Alyce, from Gloucester, says that despite her struggle, she didn’t want to put a burden on her parents by telling them about her money worries, and was concerned they would feel they had to help pay off her debt. She finally told her mum, she did so by email.

“My mum wasn’t angry, I think she was just so sad for me. She was the one who put me in contact with StepChange, because I had no idea what to do next. At the time my monthly salary was about £1,200, and my monthly repayments must have been about £1,300. My biggest single debt was the overdraft, and then I had six or seven credit cards. I had taken out a £4,000 loan just to cover the minimum payments on my cards, which were swallowing all my money every month.
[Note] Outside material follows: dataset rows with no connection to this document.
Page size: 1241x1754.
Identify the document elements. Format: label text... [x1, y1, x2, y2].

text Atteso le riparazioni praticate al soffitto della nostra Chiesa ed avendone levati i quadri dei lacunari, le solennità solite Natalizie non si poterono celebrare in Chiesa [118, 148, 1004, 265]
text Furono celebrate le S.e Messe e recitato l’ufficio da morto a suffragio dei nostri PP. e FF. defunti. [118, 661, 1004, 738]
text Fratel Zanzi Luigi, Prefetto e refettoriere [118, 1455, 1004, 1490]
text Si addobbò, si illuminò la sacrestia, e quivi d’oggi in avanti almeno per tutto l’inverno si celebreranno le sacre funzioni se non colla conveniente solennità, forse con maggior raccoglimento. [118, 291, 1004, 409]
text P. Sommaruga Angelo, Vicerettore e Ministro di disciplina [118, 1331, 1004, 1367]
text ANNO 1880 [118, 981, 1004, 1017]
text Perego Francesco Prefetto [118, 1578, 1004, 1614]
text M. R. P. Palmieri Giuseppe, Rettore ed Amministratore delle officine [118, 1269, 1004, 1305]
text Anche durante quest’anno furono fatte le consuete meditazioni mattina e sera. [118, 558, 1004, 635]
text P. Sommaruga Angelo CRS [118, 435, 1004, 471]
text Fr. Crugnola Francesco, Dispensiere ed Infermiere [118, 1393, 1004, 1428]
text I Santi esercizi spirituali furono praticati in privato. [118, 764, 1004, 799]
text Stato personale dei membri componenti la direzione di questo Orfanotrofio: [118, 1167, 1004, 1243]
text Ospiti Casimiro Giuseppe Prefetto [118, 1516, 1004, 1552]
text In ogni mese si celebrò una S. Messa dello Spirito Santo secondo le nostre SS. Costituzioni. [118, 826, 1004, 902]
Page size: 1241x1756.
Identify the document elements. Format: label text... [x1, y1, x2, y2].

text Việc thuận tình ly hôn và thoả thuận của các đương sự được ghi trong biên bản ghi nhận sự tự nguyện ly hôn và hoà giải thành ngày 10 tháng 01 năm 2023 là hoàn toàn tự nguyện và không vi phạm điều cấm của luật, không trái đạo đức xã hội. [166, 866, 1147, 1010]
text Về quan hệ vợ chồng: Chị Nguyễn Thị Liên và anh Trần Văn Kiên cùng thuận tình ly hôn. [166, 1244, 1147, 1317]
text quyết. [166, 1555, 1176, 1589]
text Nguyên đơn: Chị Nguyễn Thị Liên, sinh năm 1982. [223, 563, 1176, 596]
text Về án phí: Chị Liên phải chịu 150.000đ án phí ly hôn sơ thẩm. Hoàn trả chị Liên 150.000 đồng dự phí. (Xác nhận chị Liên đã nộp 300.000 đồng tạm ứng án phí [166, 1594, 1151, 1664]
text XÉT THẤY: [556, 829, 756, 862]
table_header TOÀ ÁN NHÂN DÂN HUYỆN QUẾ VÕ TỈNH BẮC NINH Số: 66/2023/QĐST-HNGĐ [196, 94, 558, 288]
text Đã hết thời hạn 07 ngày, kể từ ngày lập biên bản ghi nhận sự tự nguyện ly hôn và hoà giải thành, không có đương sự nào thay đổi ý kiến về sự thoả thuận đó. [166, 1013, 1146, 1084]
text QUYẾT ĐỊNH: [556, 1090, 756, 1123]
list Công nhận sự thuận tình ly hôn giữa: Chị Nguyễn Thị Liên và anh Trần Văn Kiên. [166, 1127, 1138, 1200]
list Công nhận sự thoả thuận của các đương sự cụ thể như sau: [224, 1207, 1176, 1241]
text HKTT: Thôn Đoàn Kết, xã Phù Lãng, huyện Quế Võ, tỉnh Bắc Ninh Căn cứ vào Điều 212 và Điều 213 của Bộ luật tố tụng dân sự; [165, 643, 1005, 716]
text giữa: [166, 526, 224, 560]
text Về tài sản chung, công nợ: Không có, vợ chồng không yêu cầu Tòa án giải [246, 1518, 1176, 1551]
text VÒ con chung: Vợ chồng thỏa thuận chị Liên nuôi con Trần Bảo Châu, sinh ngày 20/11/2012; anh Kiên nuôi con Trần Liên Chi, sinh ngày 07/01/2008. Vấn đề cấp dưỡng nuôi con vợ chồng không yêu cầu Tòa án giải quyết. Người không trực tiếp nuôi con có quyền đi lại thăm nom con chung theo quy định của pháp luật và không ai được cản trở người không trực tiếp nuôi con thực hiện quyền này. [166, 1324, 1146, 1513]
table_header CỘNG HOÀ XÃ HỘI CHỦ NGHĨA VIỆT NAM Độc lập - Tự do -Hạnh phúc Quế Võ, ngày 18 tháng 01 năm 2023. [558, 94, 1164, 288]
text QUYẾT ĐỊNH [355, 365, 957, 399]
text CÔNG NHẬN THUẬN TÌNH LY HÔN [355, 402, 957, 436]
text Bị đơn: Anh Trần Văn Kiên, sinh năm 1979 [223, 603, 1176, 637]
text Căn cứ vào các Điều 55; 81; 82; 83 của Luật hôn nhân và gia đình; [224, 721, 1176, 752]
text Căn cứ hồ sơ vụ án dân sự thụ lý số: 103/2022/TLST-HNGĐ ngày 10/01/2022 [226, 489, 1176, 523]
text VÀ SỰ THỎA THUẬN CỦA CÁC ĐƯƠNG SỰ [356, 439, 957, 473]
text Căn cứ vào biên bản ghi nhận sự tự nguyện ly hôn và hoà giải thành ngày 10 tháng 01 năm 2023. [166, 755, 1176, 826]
“StepChange helped me to arrange an IVA (Individual Voluntary Arrangement) and as part of that, I agreed to pay £150 a month over a five year period. But as time went on, my income improved and I saved, so I actually managed to pay it off after three years instead of five. I really felt then like I had learned my lesson.

“Then slowly after a while I started turning to credit cards again. My first one after the IVA had a £400 limit and wouldn’t cover a lot – obviously my credit score was awful. At first I was paying it off every month, but then things snowballed again. I started avoiding my bank statements so I didn’t know for sure how much debt I was in. Finally on Christmas Eve, I decided to check my bank statements, and my total debt was £9,300.

“I was horrified, and felt so disappointed in myself. As well as spending on my credit card, I had used buy-now-pay-later schemes a lot. I was so fed up with owing money, and so at that point I decided that was it – I was going to clear my whole debt. So I took out £1,000 in savings that was meant to be for a house deposit, and paid that off my debt. “Then I ran through my whole wardrobe and sold about £600 worth of stuff. And I’ve been putting aside £600 of my salary each month to pay off debt. I’m at £5,200 now and already I feel so much better about myself. I’m hoping to be debt free by December.”

Kara Gammell, personal finance expert from MoneySuperMarket said: “Young adults today find themselves in an incredibly challenging financial situation. Social media is creating a sense of financial pressure, both to keep up with aspirational lifestyles today and to achieve a certain level of monetary success in the future.

“Meanwhile, young people are using credit to afford day to day costs with many telling us they feel ill equipped to manage their use of credit and their credit score. This means it is now more important than ever for young people and the trusted adults in their lives to talk about money, and sign post trustworthy information about credit scores to help build the foundations for their financial future. These conversations are vital – both in helping young people to avoid a continuous cycle of debt, and in breaking down the stigma around money worries which can stop people asking for help when they need it.”

Simon Gunning, chief executive of the Campaign Against Living Miserably (CALM), said: “We know there’s a clear link between debt, poor mental health and suicide, and it’s alarming to see that one in 10 young people in debt have experienced suicidal thoughts in the last year as a result of the money they owe. We’ve heard from young people that they want to learn more about financial management and the options available to them and so we’re working with MoneySuperMarket to improve financial literacy among young people, to help them take control of their financial futures and avoid costly financial decisions that can take a toll on their mental wellbeing.”

Despite young people’s concerns, only a third of those in debt felt able to confide in a parent or trusted adult. MoneySuperMarket’s Money Talks website provides resources and tips from experts for young people and adults they trust. Meanwhile, CALM’s Money Talks hub offers support for mental strain that money worries can cause.